Task item: Go through the entries below and pick out every line with "linecap".
____
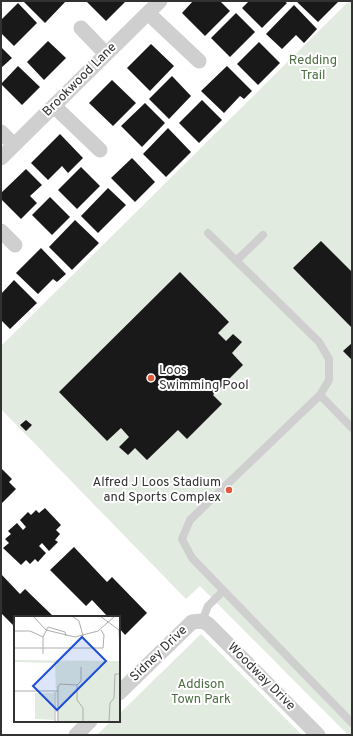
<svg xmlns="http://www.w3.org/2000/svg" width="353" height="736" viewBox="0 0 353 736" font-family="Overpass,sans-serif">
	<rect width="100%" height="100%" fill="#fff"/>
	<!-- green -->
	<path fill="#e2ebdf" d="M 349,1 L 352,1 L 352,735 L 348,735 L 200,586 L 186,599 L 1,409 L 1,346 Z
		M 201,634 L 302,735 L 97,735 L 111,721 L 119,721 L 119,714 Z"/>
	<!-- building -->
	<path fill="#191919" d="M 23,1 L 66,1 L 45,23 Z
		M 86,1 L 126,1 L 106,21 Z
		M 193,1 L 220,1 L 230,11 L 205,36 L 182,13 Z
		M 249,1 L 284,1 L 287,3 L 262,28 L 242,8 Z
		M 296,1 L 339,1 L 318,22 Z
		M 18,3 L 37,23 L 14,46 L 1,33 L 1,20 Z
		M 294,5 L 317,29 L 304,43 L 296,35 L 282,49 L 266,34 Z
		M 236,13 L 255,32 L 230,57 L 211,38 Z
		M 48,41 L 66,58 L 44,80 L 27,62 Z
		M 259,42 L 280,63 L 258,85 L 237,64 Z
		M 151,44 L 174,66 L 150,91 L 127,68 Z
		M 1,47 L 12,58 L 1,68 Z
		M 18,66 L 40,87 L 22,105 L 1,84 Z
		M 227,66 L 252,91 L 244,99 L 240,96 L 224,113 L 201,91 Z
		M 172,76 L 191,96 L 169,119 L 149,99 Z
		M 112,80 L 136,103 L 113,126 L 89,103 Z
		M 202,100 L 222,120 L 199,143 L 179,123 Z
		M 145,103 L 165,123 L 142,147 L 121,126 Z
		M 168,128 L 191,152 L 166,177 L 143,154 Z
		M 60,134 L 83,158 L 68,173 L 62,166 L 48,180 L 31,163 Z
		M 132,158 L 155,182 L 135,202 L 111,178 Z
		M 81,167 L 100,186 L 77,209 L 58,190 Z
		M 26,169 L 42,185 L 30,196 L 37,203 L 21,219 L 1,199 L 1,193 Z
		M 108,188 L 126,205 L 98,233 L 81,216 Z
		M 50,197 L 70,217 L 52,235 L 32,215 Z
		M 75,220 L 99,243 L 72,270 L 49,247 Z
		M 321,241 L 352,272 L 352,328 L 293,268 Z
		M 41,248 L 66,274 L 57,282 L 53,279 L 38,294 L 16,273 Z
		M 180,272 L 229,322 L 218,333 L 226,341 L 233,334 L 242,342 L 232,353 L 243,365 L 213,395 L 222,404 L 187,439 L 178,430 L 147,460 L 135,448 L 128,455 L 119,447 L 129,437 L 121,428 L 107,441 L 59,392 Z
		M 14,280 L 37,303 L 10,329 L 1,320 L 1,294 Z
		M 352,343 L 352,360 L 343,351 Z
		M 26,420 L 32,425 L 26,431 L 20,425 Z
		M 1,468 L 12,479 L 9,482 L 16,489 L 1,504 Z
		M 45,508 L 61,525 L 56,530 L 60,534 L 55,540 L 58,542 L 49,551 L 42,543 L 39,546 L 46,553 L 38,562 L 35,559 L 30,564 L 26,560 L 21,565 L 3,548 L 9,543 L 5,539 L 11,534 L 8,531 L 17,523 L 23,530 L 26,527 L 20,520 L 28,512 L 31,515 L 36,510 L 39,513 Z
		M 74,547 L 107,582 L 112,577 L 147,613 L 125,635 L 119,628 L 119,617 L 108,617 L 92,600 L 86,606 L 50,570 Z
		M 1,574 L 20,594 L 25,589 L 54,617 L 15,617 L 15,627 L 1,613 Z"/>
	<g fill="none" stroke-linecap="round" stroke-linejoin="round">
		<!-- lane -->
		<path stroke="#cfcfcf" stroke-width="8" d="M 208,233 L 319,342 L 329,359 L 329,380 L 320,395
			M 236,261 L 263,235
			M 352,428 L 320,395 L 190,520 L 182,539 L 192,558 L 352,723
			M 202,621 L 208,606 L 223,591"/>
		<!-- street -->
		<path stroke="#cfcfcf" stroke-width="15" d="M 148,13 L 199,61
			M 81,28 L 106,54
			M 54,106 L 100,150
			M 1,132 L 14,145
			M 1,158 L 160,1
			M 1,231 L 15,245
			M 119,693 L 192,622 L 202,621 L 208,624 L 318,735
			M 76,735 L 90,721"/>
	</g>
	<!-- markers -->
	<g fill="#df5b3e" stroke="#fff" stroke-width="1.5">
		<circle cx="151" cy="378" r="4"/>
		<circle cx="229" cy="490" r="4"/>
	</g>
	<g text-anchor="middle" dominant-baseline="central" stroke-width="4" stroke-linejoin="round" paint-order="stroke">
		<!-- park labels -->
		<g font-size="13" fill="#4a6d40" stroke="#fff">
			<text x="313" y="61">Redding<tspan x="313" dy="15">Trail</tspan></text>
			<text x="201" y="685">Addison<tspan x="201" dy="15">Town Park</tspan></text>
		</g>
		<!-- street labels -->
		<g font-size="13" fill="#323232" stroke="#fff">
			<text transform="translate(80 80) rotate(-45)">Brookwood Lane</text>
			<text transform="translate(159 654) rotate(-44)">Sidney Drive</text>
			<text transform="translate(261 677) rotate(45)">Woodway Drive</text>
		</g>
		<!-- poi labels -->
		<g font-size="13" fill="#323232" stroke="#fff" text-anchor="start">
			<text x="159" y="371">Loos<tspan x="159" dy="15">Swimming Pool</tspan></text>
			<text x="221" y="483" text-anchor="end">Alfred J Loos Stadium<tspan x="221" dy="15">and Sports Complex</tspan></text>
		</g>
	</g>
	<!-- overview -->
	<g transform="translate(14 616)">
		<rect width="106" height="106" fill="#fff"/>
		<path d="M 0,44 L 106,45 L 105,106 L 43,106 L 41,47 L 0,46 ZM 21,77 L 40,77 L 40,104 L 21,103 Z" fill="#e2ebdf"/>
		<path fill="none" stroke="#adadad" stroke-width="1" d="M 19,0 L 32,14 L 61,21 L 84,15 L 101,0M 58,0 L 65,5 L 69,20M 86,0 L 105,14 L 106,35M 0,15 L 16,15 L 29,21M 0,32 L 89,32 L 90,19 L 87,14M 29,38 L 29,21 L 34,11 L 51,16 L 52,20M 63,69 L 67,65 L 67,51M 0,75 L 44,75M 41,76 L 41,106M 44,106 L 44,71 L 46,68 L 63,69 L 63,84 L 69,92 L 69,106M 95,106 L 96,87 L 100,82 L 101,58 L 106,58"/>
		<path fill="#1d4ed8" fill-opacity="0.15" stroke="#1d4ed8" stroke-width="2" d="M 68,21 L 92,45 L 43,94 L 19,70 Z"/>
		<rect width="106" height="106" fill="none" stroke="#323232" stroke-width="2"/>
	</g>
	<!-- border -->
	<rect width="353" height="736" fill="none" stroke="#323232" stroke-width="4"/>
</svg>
____
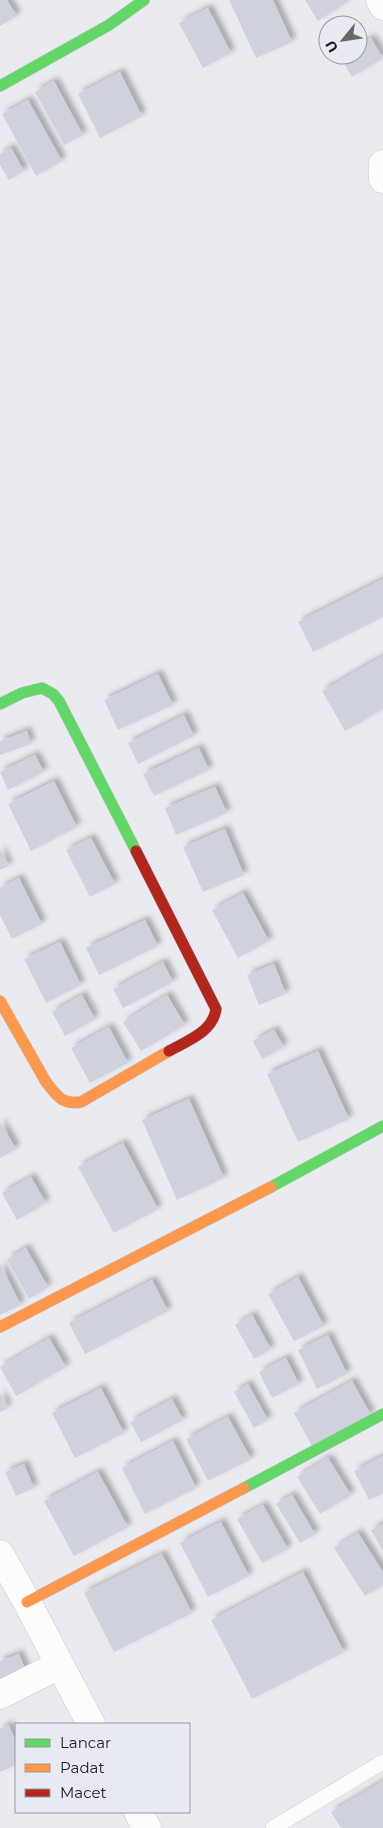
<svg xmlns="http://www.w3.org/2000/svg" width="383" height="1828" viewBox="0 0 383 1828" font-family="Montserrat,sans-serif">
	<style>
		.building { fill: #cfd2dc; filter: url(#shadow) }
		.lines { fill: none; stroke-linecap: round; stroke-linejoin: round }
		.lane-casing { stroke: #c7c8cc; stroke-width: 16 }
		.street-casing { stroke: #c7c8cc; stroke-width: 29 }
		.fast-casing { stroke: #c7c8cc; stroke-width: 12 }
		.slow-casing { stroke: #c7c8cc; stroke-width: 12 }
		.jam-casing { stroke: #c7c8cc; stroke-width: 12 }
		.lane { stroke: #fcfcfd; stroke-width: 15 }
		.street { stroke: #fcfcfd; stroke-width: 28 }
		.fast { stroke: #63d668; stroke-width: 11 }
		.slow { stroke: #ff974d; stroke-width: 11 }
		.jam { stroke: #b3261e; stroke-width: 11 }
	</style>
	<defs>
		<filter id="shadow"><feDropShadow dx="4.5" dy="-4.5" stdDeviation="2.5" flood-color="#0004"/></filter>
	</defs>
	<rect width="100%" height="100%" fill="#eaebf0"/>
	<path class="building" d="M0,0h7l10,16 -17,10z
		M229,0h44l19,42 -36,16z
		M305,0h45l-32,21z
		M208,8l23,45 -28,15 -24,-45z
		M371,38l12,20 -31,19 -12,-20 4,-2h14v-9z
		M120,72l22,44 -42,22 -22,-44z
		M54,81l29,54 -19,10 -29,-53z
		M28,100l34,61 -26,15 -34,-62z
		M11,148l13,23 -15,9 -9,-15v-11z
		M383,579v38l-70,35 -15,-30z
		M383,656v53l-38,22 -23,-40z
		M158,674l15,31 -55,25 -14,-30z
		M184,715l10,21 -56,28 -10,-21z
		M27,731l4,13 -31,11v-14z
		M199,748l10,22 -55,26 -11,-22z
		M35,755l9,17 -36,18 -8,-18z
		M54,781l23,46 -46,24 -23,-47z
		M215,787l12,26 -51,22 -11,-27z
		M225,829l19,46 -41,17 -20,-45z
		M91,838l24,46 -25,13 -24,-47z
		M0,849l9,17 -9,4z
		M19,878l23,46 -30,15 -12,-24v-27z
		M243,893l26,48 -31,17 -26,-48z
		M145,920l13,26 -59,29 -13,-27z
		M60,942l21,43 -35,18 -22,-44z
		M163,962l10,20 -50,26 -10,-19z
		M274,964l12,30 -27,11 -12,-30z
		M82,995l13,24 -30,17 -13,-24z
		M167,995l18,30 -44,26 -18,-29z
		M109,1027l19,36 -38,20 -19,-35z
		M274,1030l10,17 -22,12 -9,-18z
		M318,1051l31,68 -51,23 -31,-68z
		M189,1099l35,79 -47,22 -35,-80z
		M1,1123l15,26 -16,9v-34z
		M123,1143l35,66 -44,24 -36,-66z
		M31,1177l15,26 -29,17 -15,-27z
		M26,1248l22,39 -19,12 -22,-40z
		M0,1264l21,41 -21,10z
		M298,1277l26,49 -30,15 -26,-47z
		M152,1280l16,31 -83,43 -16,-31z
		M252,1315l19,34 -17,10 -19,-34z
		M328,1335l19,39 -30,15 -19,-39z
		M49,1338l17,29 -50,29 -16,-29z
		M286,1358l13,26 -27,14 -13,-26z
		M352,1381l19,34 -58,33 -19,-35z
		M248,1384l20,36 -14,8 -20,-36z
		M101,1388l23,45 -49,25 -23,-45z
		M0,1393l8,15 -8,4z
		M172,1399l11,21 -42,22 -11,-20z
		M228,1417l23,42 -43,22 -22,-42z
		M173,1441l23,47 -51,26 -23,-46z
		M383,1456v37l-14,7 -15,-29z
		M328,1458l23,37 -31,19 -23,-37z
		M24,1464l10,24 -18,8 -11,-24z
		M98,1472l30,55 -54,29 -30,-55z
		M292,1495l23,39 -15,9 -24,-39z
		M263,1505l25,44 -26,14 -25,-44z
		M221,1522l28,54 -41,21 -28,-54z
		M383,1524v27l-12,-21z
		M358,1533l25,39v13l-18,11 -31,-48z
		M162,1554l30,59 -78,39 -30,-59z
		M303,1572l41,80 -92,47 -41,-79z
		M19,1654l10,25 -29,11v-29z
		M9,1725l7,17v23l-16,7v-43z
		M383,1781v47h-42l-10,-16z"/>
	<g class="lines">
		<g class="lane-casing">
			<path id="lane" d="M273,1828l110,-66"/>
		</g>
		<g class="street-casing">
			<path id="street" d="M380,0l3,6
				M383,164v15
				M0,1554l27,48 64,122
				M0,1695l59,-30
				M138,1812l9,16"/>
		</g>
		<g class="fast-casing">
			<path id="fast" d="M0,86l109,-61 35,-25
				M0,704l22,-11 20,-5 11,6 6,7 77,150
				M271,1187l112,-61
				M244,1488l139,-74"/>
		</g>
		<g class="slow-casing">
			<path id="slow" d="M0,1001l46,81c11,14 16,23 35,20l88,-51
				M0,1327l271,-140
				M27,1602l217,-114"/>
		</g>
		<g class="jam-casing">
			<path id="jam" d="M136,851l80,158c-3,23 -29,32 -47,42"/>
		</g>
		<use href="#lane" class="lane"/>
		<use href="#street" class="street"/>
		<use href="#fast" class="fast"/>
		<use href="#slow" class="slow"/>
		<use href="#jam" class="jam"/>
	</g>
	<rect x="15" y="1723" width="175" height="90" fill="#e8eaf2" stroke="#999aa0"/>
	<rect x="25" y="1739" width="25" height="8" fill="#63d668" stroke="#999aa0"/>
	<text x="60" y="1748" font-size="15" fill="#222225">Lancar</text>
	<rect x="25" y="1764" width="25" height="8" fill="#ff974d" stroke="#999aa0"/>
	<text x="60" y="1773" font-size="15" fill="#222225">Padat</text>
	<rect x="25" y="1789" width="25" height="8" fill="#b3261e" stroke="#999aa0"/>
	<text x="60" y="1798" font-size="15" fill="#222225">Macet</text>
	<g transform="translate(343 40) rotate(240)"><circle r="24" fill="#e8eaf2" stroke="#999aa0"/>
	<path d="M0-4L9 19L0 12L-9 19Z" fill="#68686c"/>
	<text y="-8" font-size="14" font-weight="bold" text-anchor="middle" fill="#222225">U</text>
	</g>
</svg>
____
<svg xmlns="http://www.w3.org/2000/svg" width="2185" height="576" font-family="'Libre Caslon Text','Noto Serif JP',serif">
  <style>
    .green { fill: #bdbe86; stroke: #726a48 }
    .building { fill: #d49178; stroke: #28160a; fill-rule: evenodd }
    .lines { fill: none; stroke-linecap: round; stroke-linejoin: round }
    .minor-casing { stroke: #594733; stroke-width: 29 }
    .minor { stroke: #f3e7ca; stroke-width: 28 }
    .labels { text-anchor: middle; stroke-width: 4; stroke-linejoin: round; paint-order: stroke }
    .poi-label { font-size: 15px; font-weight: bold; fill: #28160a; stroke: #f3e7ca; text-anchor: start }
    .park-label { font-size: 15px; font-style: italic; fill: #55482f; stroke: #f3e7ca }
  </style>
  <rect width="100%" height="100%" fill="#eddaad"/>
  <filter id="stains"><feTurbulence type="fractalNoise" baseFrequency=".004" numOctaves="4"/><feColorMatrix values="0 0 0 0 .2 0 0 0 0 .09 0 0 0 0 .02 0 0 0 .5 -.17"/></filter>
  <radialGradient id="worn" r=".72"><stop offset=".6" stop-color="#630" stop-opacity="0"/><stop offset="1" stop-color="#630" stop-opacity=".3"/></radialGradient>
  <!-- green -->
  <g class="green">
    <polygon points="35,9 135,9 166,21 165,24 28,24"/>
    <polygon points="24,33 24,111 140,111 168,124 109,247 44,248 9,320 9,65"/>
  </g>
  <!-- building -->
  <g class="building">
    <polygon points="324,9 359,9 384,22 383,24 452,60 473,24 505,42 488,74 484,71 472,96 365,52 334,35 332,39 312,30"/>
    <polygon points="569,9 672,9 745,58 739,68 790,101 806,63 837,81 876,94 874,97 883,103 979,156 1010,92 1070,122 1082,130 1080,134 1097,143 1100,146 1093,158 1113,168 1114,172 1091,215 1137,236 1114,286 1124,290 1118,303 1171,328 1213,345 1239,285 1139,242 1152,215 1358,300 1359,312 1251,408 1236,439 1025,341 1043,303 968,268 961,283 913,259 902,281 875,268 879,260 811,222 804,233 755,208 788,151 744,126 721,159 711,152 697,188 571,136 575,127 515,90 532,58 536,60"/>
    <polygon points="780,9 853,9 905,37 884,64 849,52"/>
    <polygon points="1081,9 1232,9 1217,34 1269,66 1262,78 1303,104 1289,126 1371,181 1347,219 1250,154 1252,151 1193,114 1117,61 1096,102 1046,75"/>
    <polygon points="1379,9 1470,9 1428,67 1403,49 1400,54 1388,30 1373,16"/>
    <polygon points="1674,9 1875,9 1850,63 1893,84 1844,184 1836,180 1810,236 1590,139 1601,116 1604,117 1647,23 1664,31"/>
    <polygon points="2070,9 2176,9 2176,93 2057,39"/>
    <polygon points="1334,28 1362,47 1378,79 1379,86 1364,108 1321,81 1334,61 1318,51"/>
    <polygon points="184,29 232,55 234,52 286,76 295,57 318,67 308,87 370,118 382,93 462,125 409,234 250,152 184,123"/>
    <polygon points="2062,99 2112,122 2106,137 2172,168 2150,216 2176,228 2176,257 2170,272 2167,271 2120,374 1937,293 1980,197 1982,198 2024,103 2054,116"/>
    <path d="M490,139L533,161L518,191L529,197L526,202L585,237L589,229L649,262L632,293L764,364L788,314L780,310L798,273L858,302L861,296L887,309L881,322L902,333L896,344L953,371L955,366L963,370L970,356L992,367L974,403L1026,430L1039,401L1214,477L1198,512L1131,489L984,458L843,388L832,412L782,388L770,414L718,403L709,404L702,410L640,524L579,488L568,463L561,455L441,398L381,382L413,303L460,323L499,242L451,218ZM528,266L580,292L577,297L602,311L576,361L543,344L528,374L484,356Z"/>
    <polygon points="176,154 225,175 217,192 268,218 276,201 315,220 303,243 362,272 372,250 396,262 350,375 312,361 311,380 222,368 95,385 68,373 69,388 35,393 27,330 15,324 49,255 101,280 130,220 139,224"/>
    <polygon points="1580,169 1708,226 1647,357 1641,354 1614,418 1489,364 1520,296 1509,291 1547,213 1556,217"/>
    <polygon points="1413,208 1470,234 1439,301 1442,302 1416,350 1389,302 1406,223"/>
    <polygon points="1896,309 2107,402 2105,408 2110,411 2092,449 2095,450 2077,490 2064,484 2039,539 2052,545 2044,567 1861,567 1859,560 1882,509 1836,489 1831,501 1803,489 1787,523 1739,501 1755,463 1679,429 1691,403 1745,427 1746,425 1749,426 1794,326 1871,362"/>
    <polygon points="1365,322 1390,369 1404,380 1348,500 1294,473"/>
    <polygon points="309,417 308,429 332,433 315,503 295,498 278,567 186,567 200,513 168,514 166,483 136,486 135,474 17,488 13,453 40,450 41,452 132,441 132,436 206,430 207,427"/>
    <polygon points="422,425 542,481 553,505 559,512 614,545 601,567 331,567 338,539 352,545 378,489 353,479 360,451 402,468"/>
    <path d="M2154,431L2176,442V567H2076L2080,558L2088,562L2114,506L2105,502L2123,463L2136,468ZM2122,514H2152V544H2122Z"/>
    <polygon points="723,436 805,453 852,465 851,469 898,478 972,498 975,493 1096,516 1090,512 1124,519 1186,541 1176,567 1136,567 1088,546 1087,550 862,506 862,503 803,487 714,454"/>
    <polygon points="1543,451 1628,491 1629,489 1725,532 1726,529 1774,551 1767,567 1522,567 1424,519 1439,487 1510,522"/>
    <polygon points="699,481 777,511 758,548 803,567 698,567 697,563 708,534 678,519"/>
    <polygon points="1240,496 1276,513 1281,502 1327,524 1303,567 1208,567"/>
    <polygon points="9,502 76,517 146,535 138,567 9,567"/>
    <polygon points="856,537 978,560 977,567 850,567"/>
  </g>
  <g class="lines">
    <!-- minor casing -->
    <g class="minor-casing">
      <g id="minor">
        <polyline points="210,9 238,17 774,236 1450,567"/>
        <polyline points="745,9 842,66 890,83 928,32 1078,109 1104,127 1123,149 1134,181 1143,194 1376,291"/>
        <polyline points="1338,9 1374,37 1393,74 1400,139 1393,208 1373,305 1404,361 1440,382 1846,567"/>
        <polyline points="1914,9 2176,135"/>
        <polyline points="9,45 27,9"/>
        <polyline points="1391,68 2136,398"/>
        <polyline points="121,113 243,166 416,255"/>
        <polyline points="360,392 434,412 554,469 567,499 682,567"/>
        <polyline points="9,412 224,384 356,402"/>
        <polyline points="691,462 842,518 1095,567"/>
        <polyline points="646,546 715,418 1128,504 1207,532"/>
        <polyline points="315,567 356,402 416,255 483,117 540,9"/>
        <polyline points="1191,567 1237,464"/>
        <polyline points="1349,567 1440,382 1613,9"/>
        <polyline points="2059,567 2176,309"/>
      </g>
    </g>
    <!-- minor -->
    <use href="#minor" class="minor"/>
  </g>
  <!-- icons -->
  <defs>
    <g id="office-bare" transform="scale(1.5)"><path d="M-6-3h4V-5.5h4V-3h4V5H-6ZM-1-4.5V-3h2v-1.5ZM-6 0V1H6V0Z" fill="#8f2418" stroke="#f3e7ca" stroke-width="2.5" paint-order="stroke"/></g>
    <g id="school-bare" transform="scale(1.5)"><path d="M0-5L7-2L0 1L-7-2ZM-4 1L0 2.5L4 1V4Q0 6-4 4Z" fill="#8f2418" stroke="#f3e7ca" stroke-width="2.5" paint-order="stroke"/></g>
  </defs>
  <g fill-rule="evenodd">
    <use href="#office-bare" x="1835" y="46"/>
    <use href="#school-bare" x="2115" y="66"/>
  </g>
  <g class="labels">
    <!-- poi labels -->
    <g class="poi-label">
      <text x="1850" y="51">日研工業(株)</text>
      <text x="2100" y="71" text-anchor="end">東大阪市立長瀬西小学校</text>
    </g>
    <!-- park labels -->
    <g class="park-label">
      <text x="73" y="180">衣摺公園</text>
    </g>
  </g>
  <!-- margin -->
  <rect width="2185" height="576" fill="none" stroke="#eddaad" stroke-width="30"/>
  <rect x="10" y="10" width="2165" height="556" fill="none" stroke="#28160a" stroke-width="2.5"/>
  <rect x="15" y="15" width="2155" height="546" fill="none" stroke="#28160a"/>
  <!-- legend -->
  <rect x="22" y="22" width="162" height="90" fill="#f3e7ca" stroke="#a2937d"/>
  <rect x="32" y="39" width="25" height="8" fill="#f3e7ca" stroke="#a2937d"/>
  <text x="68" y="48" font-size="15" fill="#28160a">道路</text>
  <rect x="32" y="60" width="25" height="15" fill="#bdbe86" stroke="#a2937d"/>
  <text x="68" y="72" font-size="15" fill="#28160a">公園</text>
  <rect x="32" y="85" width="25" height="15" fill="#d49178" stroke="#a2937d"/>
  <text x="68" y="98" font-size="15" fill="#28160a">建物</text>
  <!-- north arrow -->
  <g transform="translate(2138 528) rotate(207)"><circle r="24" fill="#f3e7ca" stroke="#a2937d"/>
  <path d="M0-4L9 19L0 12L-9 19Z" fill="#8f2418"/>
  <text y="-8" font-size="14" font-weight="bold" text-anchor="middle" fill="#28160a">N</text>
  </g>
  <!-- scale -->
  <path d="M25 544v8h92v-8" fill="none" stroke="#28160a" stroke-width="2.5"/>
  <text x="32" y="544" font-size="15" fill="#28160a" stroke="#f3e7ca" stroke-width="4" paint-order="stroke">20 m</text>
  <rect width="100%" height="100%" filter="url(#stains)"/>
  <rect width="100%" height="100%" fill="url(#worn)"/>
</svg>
____
Solution to this exercise:
	<g fill="none" stroke-linecap="round" stroke-linejoin="round">
		.lines { fill: none; stroke-linecap: round; stroke-linejoin: round }
    .lines { fill: none; stroke-linecap: round; stroke-linejoin: round }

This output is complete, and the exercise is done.